Por exemplo, quando certas bactérias do filo Firmicutes enfrentam condições perigosas, rapidamente produzem esporos – ou clones adormecidos hiperestáveis. A esporulação permite que as bactérias em hibernação resistam a longos períodos de dessecação, exposição a produtos químicos cáusticos e até forte radiação ionizante. Então, quando as condições favoráveis retornam, elas despertam para as células vegetativas, vivendo suas vidas como se nada tivesse acontecido. Essa persistência carregada de mola talvez tenha sido mais exemplificada quando uma equipe de cientistas reanimou um esporo que estava dentro do estômago de uma abelha antiga sepultada em âmbar cerca de 40 milhões de anos atrás.

No entanto, é importante lembrar que, mesmo se descobrirmos esporos que vivem no solo raso de Marte, isso não significa que eles sejam de origem marciana. Afinal, os seres humanos têm depositado veículos terrestres, vagabundos e veículos de descida na superfície de Marte desde os primeiros pousos moles soviéticos na década de 1960. É bem possível que o equipamento fabricado na Terra, apesar dos rigorosos procedimentos de esterilização, agora possa ter contaminado o Planeta Vermelho com a vida baseada na Terra, que se enterrou na crosta marciana. Uma possibilidade ainda mais selvagem é que a vida – da Terra ou de outro planeta – foi ejetada de nosso mundo natal durante um evento de impacto, viajando pelo espaço a bordo de uma rocha ejetada até colidir com Marte como meteorito.

Marte como a segunda árvore da vida

Mas David Flannery, pesquisador da Universidade de Tecnologia de Queensland que está envolvido na próxima missão do Perseverance rover da NASA, está especificamente procurando evidências de uma biosfera marciana nativa. Ele diz que, para ele, a questão mais interessante é se a vida evoluiu ou não mais de uma vez em qualquer lugar do nosso sistema solar.

A ilustração deste artista mostra um Marte estéril, atual, à esquerda, contrastado com uma visão de como um Marte habitável pode ter aparecido bilhões de anos atrás.

E, na opinião dele, o melhor lugar para procurar uma possível segunda árvore da vida é em Marte – na forma de vidas passadas documentadas em rochas antigas, uma vez expostas à água ou na descoberta de ambientes vivos escondidos no subsolo.

“Há muitas evidências de que corpos de água permanecem na superfície de Marte no passado distante”, diz Flannery. “Se havia vida lá há 4 bilhões de anos, parece razoável supor que hoje podemos ter um vestígio em um refúgio protegido”, isolado das condições adversas encontradas na superfície árida do planeta vermelho.

O exemplo mais conhecido desse tipo de ecossistema protegido é o que é chamado de biosfera profunda da Terra, uma extensa rede de microorganismos envoltos em rochas sólidas até 10 km subterrâneos.
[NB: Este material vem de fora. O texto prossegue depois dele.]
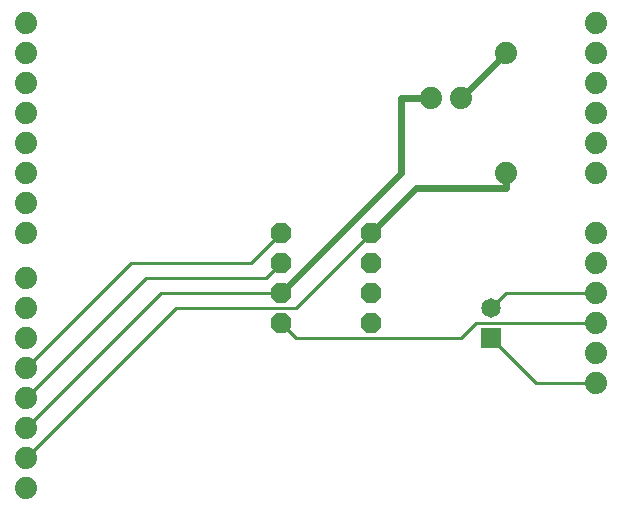
<source format=gbl>
G75*
G70*
%OFA0B0*%
%FSLAX24Y24*%
%IPPOS*%
%LPD*%
%AMOC8*
5,1,8,0,0,1.08239X$1,22.5*
%
%ADD10C,0.0740*%
%ADD11OC8,0.0680*%
%ADD12R,0.0650X0.0650*%
%ADD13C,0.0650*%
%ADD14C,0.0100*%
%ADD15C,0.0240*%
D10*
X001508Y012262D03*
X001508Y013262D03*
X001508Y014262D03*
X001508Y015262D03*
X001508Y016262D03*
X001508Y017262D03*
X001508Y018262D03*
X001508Y019262D03*
X001508Y020762D03*
X001508Y021762D03*
X001508Y022762D03*
X001508Y023762D03*
X001508Y024762D03*
X001508Y025762D03*
X001508Y026762D03*
X001508Y027762D03*
X015008Y025262D03*
X016008Y025262D03*
X017508Y026762D03*
X017508Y022762D03*
X020508Y022762D03*
X020508Y023762D03*
X020508Y024762D03*
X020508Y025762D03*
X020508Y026762D03*
X020508Y027762D03*
X020508Y020762D03*
X020508Y019762D03*
X020508Y018762D03*
X020508Y017762D03*
X020508Y016762D03*
X020508Y015762D03*
D11*
X013008Y017762D03*
X013008Y018762D03*
X013008Y019762D03*
X013008Y020762D03*
X010008Y020762D03*
X010008Y019762D03*
X010008Y018762D03*
X010008Y017762D03*
D12*
X017008Y017262D03*
D13*
X017008Y018262D03*
D14*
X017508Y018762D01*
X020508Y018762D01*
X020508Y017762D02*
X016508Y017762D01*
X016008Y017262D01*
X010508Y017262D01*
X010008Y017762D01*
X010508Y018262D02*
X006508Y018262D01*
X001508Y013262D01*
X001508Y014262D02*
X006008Y018762D01*
X010008Y018762D01*
X010508Y018262D02*
X013008Y020762D01*
X010008Y020762D02*
X009008Y019762D01*
X005008Y019762D01*
X001508Y016262D01*
X001508Y015262D02*
X005508Y019262D01*
X009508Y019262D01*
X010008Y019762D01*
X017008Y017262D02*
X018508Y015762D01*
X020508Y015762D01*
D15*
X017508Y022262D02*
X017508Y022762D01*
X017508Y022262D02*
X014508Y022262D01*
X013008Y020762D01*
X014008Y022762D02*
X014008Y025262D01*
X015008Y025262D01*
X016008Y025262D02*
X017508Y026762D01*
X014008Y022762D02*
X010008Y018762D01*
M02*

</source>
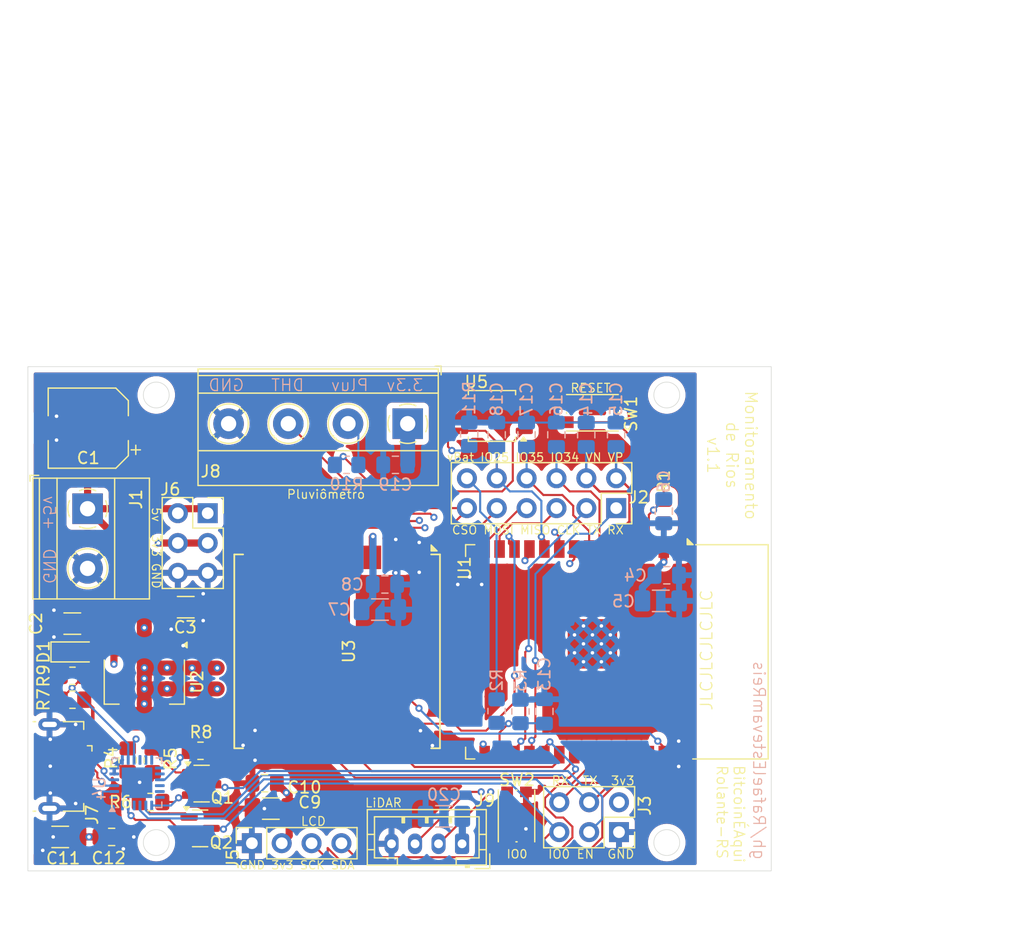
<source format=kicad_pcb>
(kicad_pcb
	(version 20240108)
	(generator "pcbnew")
	(generator_version "8.0")
	(general
		(thickness 1.6)
		(legacy_teardrops no)
	)
	(paper "A4")
	(layers
		(0 "F.Cu" signal)
		(1 "In1.Cu" signal)
		(2 "In2.Cu" signal)
		(31 "B.Cu" signal)
		(32 "B.Adhes" user "B.Adhesive")
		(33 "F.Adhes" user "F.Adhesive")
		(34 "B.Paste" user)
		(35 "F.Paste" user)
		(36 "B.SilkS" user "B.Silkscreen")
		(37 "F.SilkS" user "F.Silkscreen")
		(38 "B.Mask" user)
		(39 "F.Mask" user)
		(40 "Dwgs.User" user "User.Drawings")
		(41 "Cmts.User" user "User.Comments")
		(42 "Eco1.User" user "User.Eco1")
		(43 "Eco2.User" user "User.Eco2")
		(44 "Edge.Cuts" user)
		(45 "Margin" user)
		(46 "B.CrtYd" user "B.Courtyard")
		(47 "F.CrtYd" user "F.Courtyard")
		(48 "B.Fab" user)
		(49 "F.Fab" user)
		(50 "User.1" user)
		(51 "User.2" user)
		(52 "User.3" user)
		(53 "User.4" user)
		(54 "User.5" user)
		(55 "User.6" user)
		(56 "User.7" user)
		(57 "User.8" user)
		(58 "User.9" user)
	)
	(setup
		(stackup
			(layer "F.SilkS"
				(type "Top Silk Screen")
			)
			(layer "F.Paste"
				(type "Top Solder Paste")
			)
			(layer "F.Mask"
				(type "Top Solder Mask")
				(thickness 0.01)
			)
			(layer "F.Cu"
				(type "copper")
				(thickness 0.035)
			)
			(layer "dielectric 1"
				(type "prepreg")
				(thickness 0.1)
				(material "FR4")
				(epsilon_r 4.5)
				(loss_tangent 0.02)
			)
			(layer "In1.Cu"
				(type "copper")
				(thickness 0.035)
			)
			(layer "dielectric 2"
				(type "core")
				(thickness 1.24)
				(material "FR4")
				(epsilon_r 4.5)
				(loss_tangent 0.02)
			)
			(layer "In2.Cu"
				(type "copper")
				(thickness 0.035)
			)
			(layer "dielectric 3"
				(type "prepreg")
				(thickness 0.1)
				(material "FR4")
				(epsilon_r 4.5)
				(loss_tangent 0.02)
			)
			(layer "B.Cu"
				(type "copper")
				(thickness 0.035)
			)
			(layer "B.Mask"
				(type "Bottom Solder Mask")
				(thickness 0.01)
			)
			(layer "B.Paste"
				(type "Bottom Solder Paste")
			)
			(layer "B.SilkS"
				(type "Bottom Silk Screen")
			)
			(copper_finish "None")
			(dielectric_constraints no)
		)
		(pad_to_mask_clearance 0)
		(allow_soldermask_bridges_in_footprints no)
		(pcbplotparams
			(layerselection 0x00010fc_ffffffff)
			(plot_on_all_layers_selection 0x0000000_00000000)
			(disableapertmacros no)
			(usegerberextensions no)
			(usegerberattributes yes)
			(usegerberadvancedattributes yes)
			(creategerberjobfile yes)
			(dashed_line_dash_ratio 12.000000)
			(dashed_line_gap_ratio 3.000000)
			(svgprecision 4)
			(plotframeref no)
			(viasonmask no)
			(mode 1)
			(useauxorigin no)
			(hpglpennumber 1)
			(hpglpenspeed 20)
			(hpglpendiameter 15.000000)
			(pdf_front_fp_property_popups yes)
			(pdf_back_fp_property_popups yes)
			(dxfpolygonmode yes)
			(dxfimperialunits yes)
			(dxfusepcbnewfont yes)
			(psnegative no)
			(psa4output no)
			(plotreference yes)
			(plotvalue yes)
			(plotfptext yes)
			(plotinvisibletext no)
			(sketchpadsonfab no)
			(subtractmaskfromsilk no)
			(outputformat 1)
			(mirror no)
			(drillshape 1)
			(scaleselection 1)
			(outputdirectory "")
		)
	)
	(net 0 "")
	(net 1 "+5V")
	(net 2 "GND")
	(net 3 "+3.3V")
	(net 4 "/EN")
	(net 5 "/VBAT_DIV")
	(net 6 "/AVN")
	(net 7 "/AVP")
	(net 8 "/IO34")
	(net 9 "/IO35")
	(net 10 "/IO25")
	(net 11 "/USB_VBUS")
	(net 12 "/VBAT")
	(net 13 "/RXD0")
	(net 14 "/IO0")
	(net 15 "/TXD0")
	(net 16 "/HSPI_CLK")
	(net 17 "/HSPI_MOSI")
	(net 18 "/HSPI_MISO")
	(net 19 "/HSPI_CSO")
	(net 20 "/L_TXD")
	(net 21 "/L_RXD")
	(net 22 "/LCD_SCK")
	(net 23 "/LCD_SDA")
	(net 24 "/USB_DN")
	(net 25 "/USB_DP")
	(net 26 "unconnected-(J7-ID-Pad4)")
	(net 27 "/RTS")
	(net 28 "Net-(Q1-B)")
	(net 29 "/DTR")
	(net 30 "Net-(Q2-B)")
	(net 31 "Net-(U4-~{RST})")
	(net 32 "/VBUS_DIV")
	(net 33 "/UART_SUSPEND")
	(net 34 "/SX_DIO0")
	(net 35 "/SX_SCK")
	(net 36 "unconnected-(U1-SCS{slash}CMD-Pad19)")
	(net 37 "unconnected-(U1-SWP{slash}SD3-Pad18)")
	(net 38 "unconnected-(U1-IO2-Pad24)")
	(net 39 "unconnected-(U1-NC-Pad32)")
	(net 40 "unconnected-(U1-SCK{slash}CLK-Pad20)")
	(net 41 "/SX_MOSI")
	(net 42 "/SX_NSS")
	(net 43 "/SX_RST")
	(net 44 "unconnected-(U1-SHD{slash}SD2-Pad17)")
	(net 45 "/SX_MISO")
	(net 46 "/DX_DIO1")
	(net 47 "unconnected-(U1-SDI{slash}SD1-Pad22)")
	(net 48 "unconnected-(U1-SDO{slash}SD0-Pad21)")
	(net 49 "/SX_DIO2")
	(net 50 "unconnected-(U3-DIO3-Pad8)")
	(net 51 "unconnected-(U3-DIO4-Pad10)")
	(net 52 "unconnected-(U3-DIO5-Pad11)")
	(net 53 "unconnected-(U4-~{CTS}-Pad18)")
	(net 54 "unconnected-(U4-~{DCD}-Pad24)")
	(net 55 "unconnected-(U4-~{DSR}-Pad22)")
	(net 56 "unconnected-(U4-NC-Pad10)")
	(net 57 "unconnected-(U4-RS485{slash}GPIO.2-Pad12)")
	(net 58 "unconnected-(U4-~{RXT}{slash}GPIO.1-Pad13)")
	(net 59 "unconnected-(U4-~{TXT}{slash}GPIO.0-Pad14)")
	(net 60 "unconnected-(U4-~{RI}{slash}CLK-Pad1)")
	(net 61 "unconnected-(U4-NC-Pad16)")
	(net 62 "unconnected-(U4-~{WAKEUP}{slash}GPIO.3-Pad11)")
	(net 63 "unconnected-(U4-SUSPEND-Pad17)")
	(net 64 "/S_PLUV_RAW")
	(net 65 "Net-(R10-Pad1)")
	(net 66 "Net-(R11-Pad2)")
	(footprint "Resistor_SMD:R_0805_2012Metric_Pad1.20x1.40mm_HandSolder" (layer "F.Cu") (at 149.5485 90.7925 90))
	(footprint "Connector_PinSocket_2.54mm:PinSocket_1x04_P2.54mm_Vertical" (layer "F.Cu") (at 114.5032 119.0244 90))
	(footprint "Capacitor_SMD:C_0805_2012Metric_Pad1.18x1.45mm_HandSolder" (layer "F.Cu") (at 102.574 118.491))
	(footprint "Button_Switch_SMD:SW_Push_1P1T_NO_CK_KMR2" (layer "F.Cu") (at 143.4772 82.3848))
	(footprint "Resistor_SMD:R_0805_2012Metric_Pad1.20x1.40mm_HandSolder" (layer "F.Cu") (at 99.2405 106.807 180))
	(footprint "Capacitor_SMD:C_1206_3216Metric_Pad1.33x1.80mm_HandSolder" (layer "F.Cu") (at 99.2255 100.33 180))
	(footprint "Package_TO_SOT_SMD:SOT-223-3_TabPin2" (layer "F.Cu") (at 105.3525 105.2795 -90))
	(footprint "Connector_PinSocket_2.54mm:PinSocket_2x06_P2.54mm_Vertical" (layer "F.Cu") (at 145.5 90.5 -90))
	(footprint "Capacitor_SMD:C_0805_2012Metric_Pad1.18x1.45mm_HandSolder" (layer "F.Cu") (at 115.5915 113.919))
	(footprint "Resistor_SMD:R_0805_2012Metric_Pad1.20x1.40mm_HandSolder" (layer "F.Cu") (at 105.8832 115.5192 180))
	(footprint "Resistor_SMD:R_0805_2012Metric_Pad1.20x1.40mm_HandSolder" (layer "F.Cu") (at 99.2405 104.775 180))
	(footprint "Resistor_SMD:R_0805_2012Metric_Pad1.20x1.40mm_HandSolder" (layer "F.Cu") (at 110.1325 111.1575))
	(footprint "Connector_PinSocket_2.54mm:PinSocket_2x03_P2.54mm_Vertical" (layer "F.Cu") (at 145.7385 118.0815 -90))
	(footprint "Capacitor_SMD:C_1206_3216Metric_Pad1.33x1.80mm_HandSolder" (layer "F.Cu") (at 108.8775 98.933))
	(footprint "RF_Module:ESP32-WROOM-32" (layer "F.Cu") (at 142.5685 102.7345 -90))
	(footprint "Capacitor_SMD:CP_Elec_6.3x5.7" (layer "F.Cu") (at 100.584 83.693 180))
	(footprint "Package_SO:SOP-4_3.8x4.1mm_P2.54mm" (layer "F.Cu") (at 134.9316 82.6516 180))
	(footprint "Button_Switch_SMD:SW_Push_1P1T_NO_CK_KMR2" (layer "F.Cu") (at 137.0204 116.7056 -90))
	(footprint "Diode_SMD:D_SOD-323_HandSoldering" (layer "F.Cu") (at 99.421 102.743))
	(footprint "Capacitor_SMD:C_1206_3216Metric_Pad1.33x1.80mm_HandSolder" (layer "F.Cu") (at 98.196 118.491 180))
	(footprint "Capacitor_SMD:C_1206_3216Metric_Pad1.33x1.80mm_HandSolder" (layer "F.Cu") (at 116.1165 116.078 180))
	(footprint "TerminalBlock_Phoenix:TerminalBlock_Phoenix_MKDS-1,5-4-5.08_1x04_P5.08mm_Horizontal" (layer "F.Cu") (at 127.762 83.312 180))
	(footprint "Connector_USB:USB_Micro-B_GCT_USB3076-30-A" (layer "F.Cu") (at 98.4875 112.488 -90))
	(footprint "Package_TO_SOT_SMD:SOT-23" (layer "F.Cu") (at 110.1 117.7615))
	(footprint "Resistor_SMD:R_0805_2012Metric_Pad1.20x1.40mm_HandSolder" (layer "F.Cu") (at 103.9368 111.9538 -90))
	(footprint "Package_TO_SOT_SMD:SOT-23" (layer "F.Cu") (at 110.227 113.9515))
	(footprint "Resistor_SMD:R_0805_2012Metric_Pad1.20x1.40mm_HandSolder" (layer "F.Cu") (at 106.0704 111.9726 90))
	(footprint "RF_Module:Ai-Thinker-Ra-01-LoRa" (layer "F.Cu") (at 121.757 102.693 -90))
	(footprint "Connector_PinSocket_2.54mm:PinSocket_2x03_P2.54mm_Vertical" (layer "F.Cu") (at 110.744 90.932))
	(footprint "Connector_JST:JST_PH_B4B-PH-K_1x04_P2.00mm_Vertical" (layer "F.Cu") (at 132.3848 119.0752 180))
	(footprint "TerminalBlock_Phoenix:TerminalBlock_Phoenix_MKDS-1,5-2-5.08_1x02_P5.08mm_Horizontal"
		(layer "F.Cu")
		(uuid "f071c88f-aa28-401d-aebc-ccb4db835ee0")
		(at 100.5265 90.551 -90)
		(descr "Terminal Block Phoenix MKDS-1,5-2-5.08, 2 pins, pitch 5.08mm, size 10.2x9.8mm^2, drill diamater 1.3mm, pad diameter 2.6mm, see http://www.farnell.com/datasheets/100425.pdf, script-generated using https://github.com/pointhi/kicad-footprint-generator/scripts/TerminalBlock_Phoenix")
		(tags "THT Terminal Block Phoenix MKDS-1,5-2-5.08 pitch 5.08mm size 10.2x9.8mm^2 drill 1.3mm pad 2.6mm")
		(property "Reference" "J1"
			(at -0.808 -4.12 90)
			(layer "F.SilkS")
			(uuid "9fc16752-20f1-4ebb-bb05-52e20d5f416d")
			(effects
				(font
					(size 1 1)
					(thickness 0.15)
				)
			)
		)
		(property "Value" "5vEx"
			(at 2.54 5.66 90)
			(layer "F.Fab")
			(uuid "f182c86b-2d30-42e1-8456-29b62024a17a")
			(effects
				(font
					(size 1 1)
					(thickness 0.15)
				)
			)
		)
		(property "Footprint" "TerminalBlock_Phoenix:TerminalBlock_Phoenix_MKDS-1,5-2-5.08_1x02_P5.08mm_Horizontal"
			(at 0 0 -90)
			(unlocked yes)
			(layer "F.Fab")
			(hide yes)
			(uuid "86c89f81-31c0-440d-889a-38cd7806283c")
			(effects
				(font
					(size 1.27 1.27)
				)
			)
		)
		(property "Datasheet" ""
			(at 0 0 -90)
			(unlocked yes)
			(layer "F.Fab")
			(hide yes)
			(uuid "5266b1b7-6e7f-4ab4-90f7-c3103b1ff6a0")
			(effects
				(font
					(size 1.27 1.27)
				)
			)
		)
		(property "Description" "Generic connector, single row, 01x02, script generated"
			(at 0 0 -90)
			(unlocked yes)
			(layer "F.Fab")
			(hide yes)
			(uuid "f9ea337a-d75d-4531-b555-1d0e7fe7bb34")
			(effects
				(font
					(size 1.27 1.27)
				)
			)
		)
		(property ki_fp_filters "Connector*:*_1x??_*")
		(path "/18df6c87-8921-497e-8c9d-cad478c2796d")
		(sheetname "Raiz")
		(sheetfile "EspLora.kicad_sch")
		(attr through_hole)
		(fp_line
			(start -2.84 4.9)
			(end -2.34 4.9)
			(stroke
				(width 0.12)
				(type solid)
			)
			(layer "F.SilkS")
			(uuid "cb05e8d1-ed6d-4d04-abb9-729dd96e126c")
		)
		(fp_line
			(start -2.6 4.66)
			(end 7.68 4.66)
			(stroke
				(width 0.12)
				(type solid)
			)
			(layer "F.SilkS")
			(uuid "4c0aaeec-281d-4141-a11d-6a8cc710137b")
		)
		(fp_line
			(start -2.84 4.16)
			(end -2.84 4.9)
			(stroke
				(width 0.12)
				(type solid)
			)
			(layer "F.SilkS")
			(uuid "ba17e831-2e24-4f12-9020-5c5013e14780")
		)
		(fp_line
			(start -2.6 4.1)
			(end 7.68 4.1)
			(stroke
				(width 0.12)
				(type solid)
			)
			(layer "F.SilkS")
			(uuid "302d8395-5fb8-4286-971f-b73c9ab73116")
		)
		(fp_line
			(start -2.6 2.6)
			(end 7.68 2.6)
			(stroke
				(width 0.12)
				(type solid)
			)
			(layer "F.SilkS")
			(uuid "8055f690-c7f6-47a1-af6c-d658831c7a7e")
		)
		(fp_line
			(start 4.046 1.239)
			(end 4.011 1.274)
			(stroke
				(width 0.12)
				(type solid)
			)
			(layer "F.SilkS")
			(uuid "755b34e5-1a5d-4414-bf43-a0e14bd168c3")
		)
		(fp_line
			(start 3.853 1.023)
			(end 3.806 1.069)
			(stroke
				(width 0.12)
				(type solid)
			)
			(layer "F.SilkS")
			(uuid "029c090b-1baa-4b96-8b39-c84348a3c5e4")
		)
		(fp_line
			(start 6.355 -1.069)
			(end 6.308 -1.023)
			(stroke
				(width 0.12)
				(type solid)
			)
			(layer "F.SilkS")
			(uuid "4db6f879-a3ed-41bd-9c0e-bbe97f9cad73")
		)
		(fp_line
			(start 6.15 -1.275)
			(end 6.115 -1.239)
			(stroke
				(width 0.12)
				(type solid)
			)
			(layer "F.SilkS")
			(uuid "c94f0200-9f5e-41f7-a3bc-9985b94d4e77")
		)
		(fp_line
			(start -2.6 -2.301)
			(end 7.68 -2.301)
			(stroke
				(width 0.12)
				(type solid)
			)
			(layer "F.SilkS")
			(uuid "548bc2b9-b844-4270-9e05-bbad2ada5229")
		)
		(fp_line
			(start -2.6 -5.261)
			(end -2.6 4.66)
			(stroke
				(width 0.12)
				(type solid)
			)
			(layer "F.SilkS")
			(uuid "e846dbe5-1172-4883-801a-01b5d16c07ea")
		)
		(fp_line
			(start -2.6 -5.261)
			(end 7.68 -5.261)
			(stroke
				(width 0.12)
				(type solid)
			)
			(layer "F.SilkS")
			(uuid "411585dc-ef32-45b0-a3ee-c276b2904f93")
		)
		(fp_line
			(start 7.68 -5.261)
			(end 7.68 4.66)
			(stroke
				(width 0.12)
				(type solid)
			)
			(layer "F.SilkS")
			(uuid "0cd5a196-b43d-4cb0-b2d6-663b0a30bf8b")
		)
		(fp_arc
			(start 0.028805 1.680253)
			(mid -0.335551 1.646659)
			(end -0.684 1.535)
			(stroke
				(width 0.12)
				(type solid)
			)
			(layer "F.SilkS")
			(uuid "24efef67-af2a-4f69-a964-2edbb841fcaf")
		)
		(fp_arc
			(start 0.683318 1.534756)
			(mid 0.349292 1.643288)
			(end 0 1.68)
			(stroke
				(width 0.12)
				(type solid)
			)
			(layer "F.SilkS")
			(uuid "026f1959-addf-4e01-8517-f72e51a646c0")
		)
		(fp_arc
			(start -1.535427 0.683042)
			(mid -1.680501 -0.000524)
			(end -1.535 -0.684)
			(stroke
				(width 0.12)
				(type solid)
			)
			(layer "F.SilkS")
			(uuid "e9a0fece-29d6-4c2a-93c8-f604d84f67d6")
		)
		(fp_arc
			(start 1.535427 -0.683042)
			(mid 1.680501 0.000524)
			(end 1.535 0.684)
			(stroke
				(width 0.12)
				(type solid)
			)
			(layer "F.SilkS")
			(uuid "f8e6dd23-16d0-43c3-b844-4e75acc48a6b")
		)
		(fp_arc
			(start -0.683042 -1.535427)
			(mid 0.000524 -1.680501)
			(
... [684826 chars truncated]
</source>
Devido às semelhanças entre as primeiras histórias da Terra e de Marte, Flannery diz: “Se eu estivesse procurando uma vida existente no sistema solar, iria a Marte e faria uma perfuração”.

Ao chegar a camadas progressivamente mais profundas de Marte, os pesquisadores podem encontrar esporos associados a uma era geológica relativamente recente. E indo a profundidades ainda maiores, eles podem até encontrar micróbios totalmente vegetativos.

Mas não importa o que eles achem, Flannery ressalta que, com o veículo Perseverance previsto para ser lançado em Marte no próximo mês, “estamos prestes a investigar tipos de rochas conhecidas por preservar bioassinaturas na Terra – [essas rochas] que datam deste início fase da história marciana – pela primeira vez.”

No entanto, uma questão ainda permanece: o que acontecerá se uma agência espacial divulgar a descoberta de vida alienígena?

Certamente é possível que a percepção de que os terráqueos não sejam a única forma de vida existente lá fora seja mantida em segredo, pelo menos até que os detalhes possam ser esclarecidos. Mas ainda podemos esperar que esse anúncio – se e quando for público – possa ser comemorado como a cola que unifica nossa espécie solitária e ansiosa nestes tempos difíceis.

A descoberta de vida extraterrestre, se alguma vez acontecer, pode apresentar a oportunidade perfeita para os humanos darem um passo para trás em nossas divisões terrenas, forçando-nos a reformular nossas vozes dissonantes em uma harmonia singular em todo o planeta.